Biswaprakash (aka The Young Rebel) is a 1999 Indian Oriya film directed by Susant Misra. This multi-layered plot with complex characters has been young and acclaimed filmmaker Susant Mishra’s favourite format on celluloid, like his earlier acclaimed film Indradhanura Chhai, which claimed the Grand Prix prize at the Sochi International Film Festival in Russia and was screened at the coveted Cannes Film Festival. Biswaprakash, besides claiming a berth in the Indian Panorama in the last IFFI, has also been screened in Cairo, Singapore and Shanghai international film festivals.

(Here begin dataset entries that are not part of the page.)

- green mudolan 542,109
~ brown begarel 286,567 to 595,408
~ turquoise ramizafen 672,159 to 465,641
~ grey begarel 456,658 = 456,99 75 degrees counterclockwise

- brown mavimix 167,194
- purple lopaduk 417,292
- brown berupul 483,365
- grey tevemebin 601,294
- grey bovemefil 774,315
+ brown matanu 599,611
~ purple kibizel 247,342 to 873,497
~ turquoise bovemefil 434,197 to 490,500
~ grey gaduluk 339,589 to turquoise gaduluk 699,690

The film has further fetched the National Film Award as the best film in regional category.

== Plot ==
Biswaprakash, a young man in his early twenties is a rebel revolting constantly against the obscure traditional oriental lifestyle of his family rooted deeply in the medieval socio-religious mores. A misfit for the consumerist culture of a society where the value system is changing at a faster pace, he is alienated from his family and friends.
While so many questions relating to society, sex and morality intrigue him, Anjali, an independent, liberated and down-to-earth young woman enters his life. She strives to convert their mansion-like house into a holiday home besides looking after her paralysed mother, all alone. The friendship between Biswa and Anjali flourish amidst severe twists and turns till a policeman intervenes and breaks up the relationship.

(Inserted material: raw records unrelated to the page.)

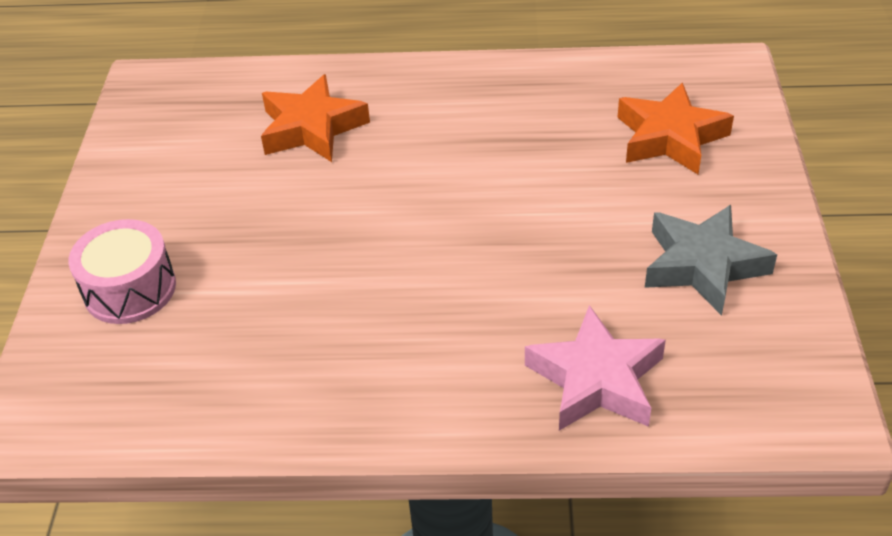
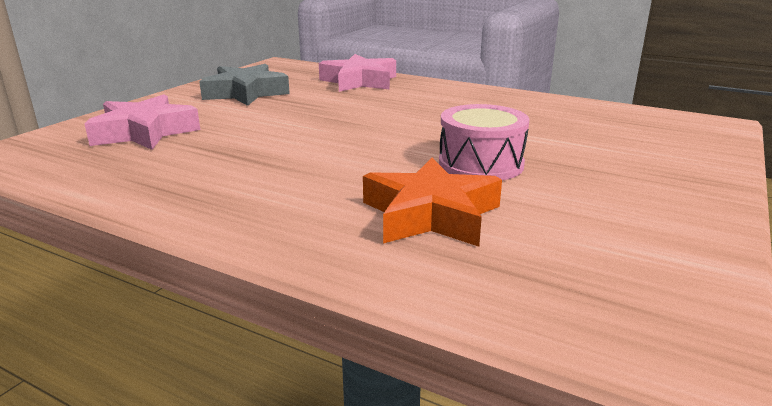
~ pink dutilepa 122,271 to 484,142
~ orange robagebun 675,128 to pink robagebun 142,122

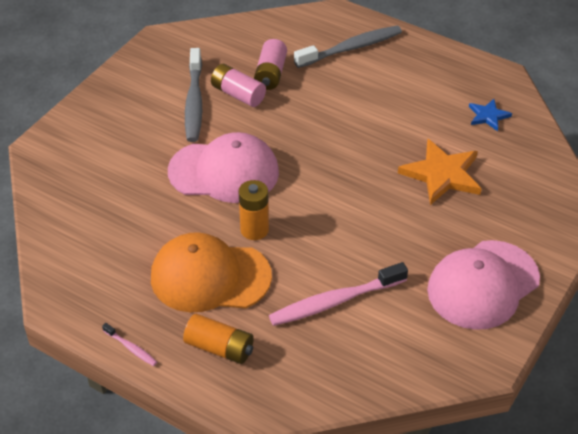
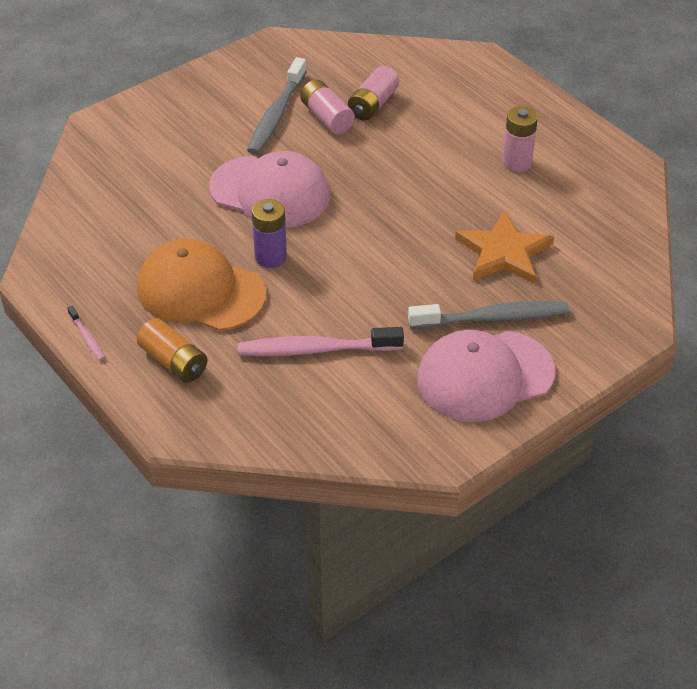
- blue robagebun 490,115
+ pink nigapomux 520,139
~ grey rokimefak 348,47 to 489,315
~ orange nigapomux 253,210 to purple nigapomux 269,233

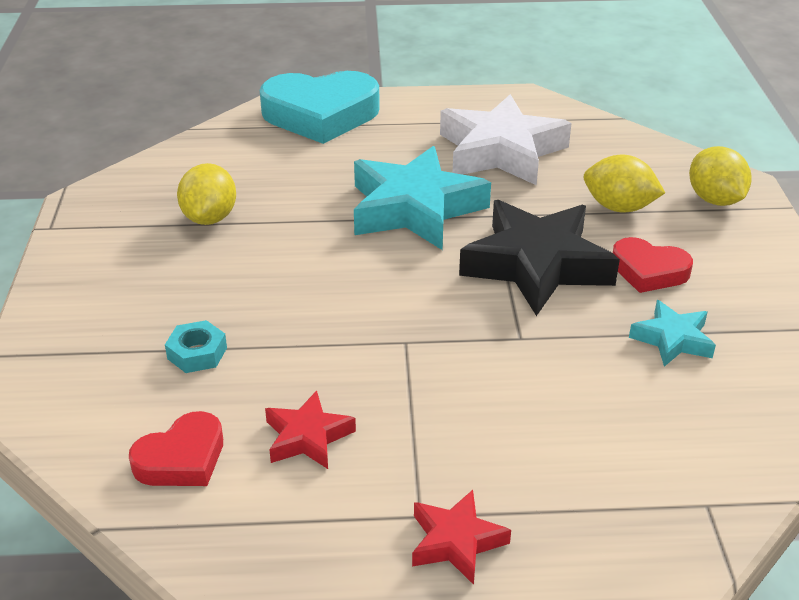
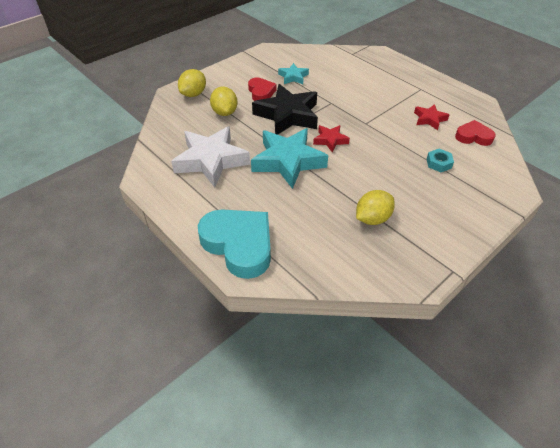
~ red robagebun 461,537 to 331,139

A disheartened Biswa turns to religious rituals in despair with the belief to redeem himself of the misery. And then, one day, another woman enters his life this time June, a young lady traveller from abroad. Biswa befriends June and in her, he finds a new hope of escaping the claustrophobia. But a time comes when June deserts him for a new destination leaving Biswa utterly lonely and trapped in a situation of no return.

== Cast ==
- Sanjeev Samal as Biswaprakash
- Nandita Das as Anjali
- Christina Ranck
- Carman Cordwell
- Binyaka
- Anu Chowdhury

== Awards and participation ==
- Shanghai International Film Festival, 1999
- Cairo International Film Festival, 1999
- Rotterdam Film Festival, 2001 (won Critics Choice award.
- International Film Festival of India, 2000 (Indian Panorama section)
- National Film Awards 2000 (Silver Lotus for Best Oriya Film)

== Music ==
Jugal Debata has arranged music for this film.

== Shooting location ==
This movie was shot in Puri, in the state of Orissa, India. That city is also famous for Lord Jagannath Temple. The production team found a very famous old palatial building, in the heart of the city, which was a perfect match with the story line. The owner of that building is the famous Kaviraj Purna Chandra Rath.